The sense appears to be "we don't really know, but hey-ho lets see what happens".   This makes me very nervous.

The main issue is, predictably, related to HFT.  HFT is "good" in that it enables price-discovery.  It is "bad" in that it might destroy liquidity in times of stress.  So, generally good, occasionally really bad.  However this is based on an assumption tied up with the whole "efficient markets" paradigm,

pricing is efficient when an asset’s price reflects the true underlying value of an asset; (Note 4 p 19)
This is a Platonic argument implying a problem of epistemology:  mere humans have difficulty in perceiving the Real price, but by having HFT we get closer to Reality.  If you reject this, and believe that there is an ontological perspective: a "true" price may not exist, the justification of "generally good" falls away.  My work on Ethics and Finance: The Role of Mathematics is concerned with this issue.

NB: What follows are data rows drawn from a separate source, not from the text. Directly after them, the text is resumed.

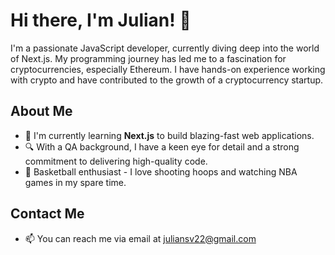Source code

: # Hi there, I'm Julian! 👋

I'm a passionate JavaScript developer, currently diving deep into the world of Next.js. My programming journey has led me to a fascination for cryptocurrencies, especially Ethereum. I have hands-on experience working with crypto and have contributed to the growth of a cryptocurrency startup. 

## About Me

- 🌱 I'm currently learning **Next.js** to build blazing-fast web applications.
- 🔍 With a QA background, I have a keen eye for detail and a strong commitment to delivering high-quality code.
- 🏀 Basketball enthusiast - I love shooting hoops and watching NBA games in my spare time.

## Contact Me

- 📫 You can reach me via email at [juliansv22@gmail.com](mailto:juliansv22@gmail.com)




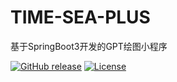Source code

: # TIME-SEA-PLUS
基于SpringBoot3开发的GPT绘图小程序

[![GitHub release](https://img.shields.io/static/v1?label=release&message=v2.4&color=blue)](https://www.github.com/novicezk/midjourney-proxy)
[![License](https://img.shields.io/badge/license-Apache%202-4EB1BA.svg)](https://www.apache.org/licenses/LICENSE-2.0.html)
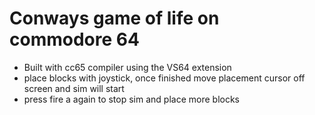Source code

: # Conways game of life on commodore 64
- Built with cc65 compiler using the VS64 extension
- place blocks with joystick, once finished move placement cursor off screen and sim will start
- press fire a again to stop sim and place more blocks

Finance is critical to society, as we have all found out recently.  We should be debating finance with the vigour and passion that we debate climate change, GMOs, nano-technology, energy and so on.  Without this debate we cannot establish the values upon which the evidence base, which informs the regulations, is built.  I feel that the Report misses making this point clearly, and so cannot really address the issue in hand.

Andy Haldane, the man at the Bank of England responsible for financial stability was initially involved in the Foresight project but withdrew.  Haldane has recently discussed the issue complexity in financial regulation.  He appears to reject the premise that finance is susceptible to calculation and rules and advocates judgement, a virtue ethics argument.  I wonder if we should trust the Bank of England more than the Department of Business Innovation and Skills on the issue of computer trading.